I'd like to increase the performance of a specific usage of list and map, where the number of items has a hard limit in the order of 100000. The STL default allocator obviously isn't the best choice in this situation, since cleaning up all the thousands of small objects takes a very long time (>10sec!). Not to mention all the other potential issues.
So obviously to improve this I can preallocate the correct amount of memory to contain all of the list/map nodes. So far I've been able to implement a working version of the default allocator (by deriving from std::allocator_traits), that uses alloc/free for each node. But I'm struggling to find out how to modify this to allow for the "stateful" use of, for example, my very simple stack:
using namespace std;
class MemPoolStack
{
public:
size_t Size;
size_t Mult;
size_t Total;
size_t Top;
size_t Last;
unique_ptr<byte[]> Data;
unique_ptr<size_t[]> Nexts;
MemPoolStack(size_t size, size_t mult) :
Size(size),
Mult(mult),
Total(size * mult),
Top(0),
Last(0),
Data(new byte[Total]),
Nexts(new size_t[Size])
{
}
size_t& Next(size_t i)
{
return *(Nexts.get() + i);
}
void* Pop()
{
byte* p = nullptr;
if(Top<Size)
{
p = Data.get() + (Top * Mult);
bool last = (Top==Last);
size_t next = last ? Top+1 : Next(Top);
if(last) Next(Top) = next;
Top = next;
if(Top>Last) Last=Top;
}
else
{
p = nullptr;
}
return p;
}
bool Push(void* p)
{
ptrdiff_t diff = (byte*)p - Data.get();
size_t index = ((size_t)diff / Mult);
if(diff>=0 && index<Size)
{
Next(index) = Top;
Top = index;
return true;
}
return false;
}
};
template <class T> struct MemPool
{
typedef T value_type;
MemPool() throw() {}
template <class U> MemPool (const MemPool<U>&) throw() {}
template <class U> struct rebind { typedef MemPool<U> other; }; //off-topic: why doesn't allocator_traits define this?
T* allocate (size_t n)
{
return static_cast<T*>(malloc(n*sizeof(T)));
}
void deallocate (T* p, size_t n)
{
free(p);
}
};
template <class T, class U>
bool operator== (const MemPool<T>&, const MemPool<U>&) throw()
{return true;}
template <class T, class U>
bool operator!= (const MemPool<T>&, const MemPool<U>&) throw()
{return false;}
And I'm instantiating my list and map like this:
list<TKey, MemPool<TKey>> Keys;
map<TKey, MapType, less<TKey>, MemPool<MapType>> Map;
The MemPoolStack
itself isn't really the issue here, it probably has bugs but it's just for example purposes. The point is that the MemPoolStack
class stores a unique_ptr
to the preallocated memory, and some other member variables.
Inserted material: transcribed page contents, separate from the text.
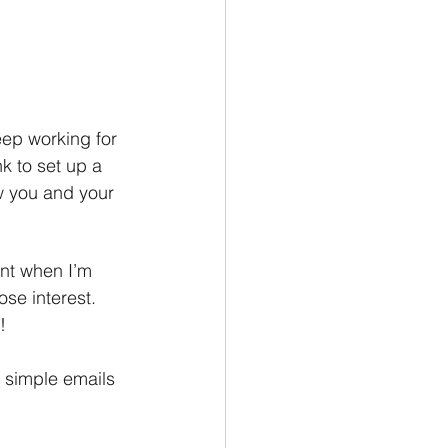
ep working for 
k to set up a 
w you and your 
nt when I’m 
ose interest. 
!
 simple emails 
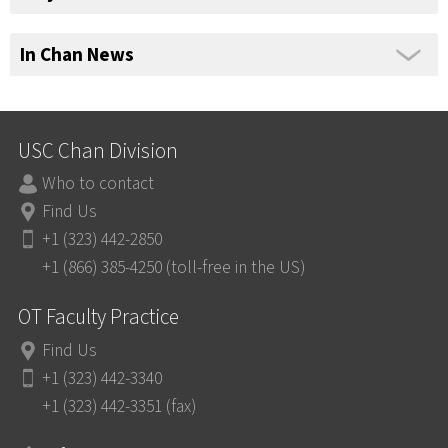
In Chan News
USC Chan Division
Who to contact
Find Us
+1 (323) 442-2850
+1 (866) 385-4250 (toll-free in the US)
OT Faculty Practice
Find Us
+1 (323) 442-3340
+1 (323) 442-3351 (fax)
The problem there is that I need to have some reference to my MemPoolStack
in the MemPool
class, so that all the different ways that a Visual C++11 map or list can construct my allocator all end up with one MemPoolStack
instance per list or map. Then I could use MemPoolStack::Pop()
in MemPool::allocate()
, and MemPoolStack::Push()
in MemPool::deallocate()
.
I also need a way to initially construct my allocator, specifying the size. I tried putting a shared_ptr<MemPoolStack>
in MemPool
but it ended up getting lost when the list decided to call the allocator's default constructor...
I'm also open to throwing away all of this code for a good alternative solution to the original problem.
Since you want a single underlying pool, and allocators can be copied and re-bound, you can't store your state directly in the allocator.
What you can do is store a pointer (or a shared_ptr
) to your state, such that copies of your allocator shallow-copy the pointer, referring to the same underlying pool.
Note that you either need to write a default constructor for your allocator, and have it create a new backing pool, or you need to create an allocator instance with a specific backing pool and pass it to the container constructor.
So this:
list<TKey, MemPool<TKey>> Keys;
will default construct an allocator (which will be something like MemPool<list<TKey>::node>
), and that allocator instance will have to create its own backing state; while this:
list<TKey, MemPool<TKey>> MoreKeys(Keys);
will copy that original allocator instance via a select_on_container_copy_construction() const
method you must provide (so you can make both containers, with their separate allocator instances, share the same pool); and finally this:
map<TKey, MapType, less<TKey>, MemPool<MapType>> Map(MemPool<MapType>(my_pool));
will use the specified backing pool.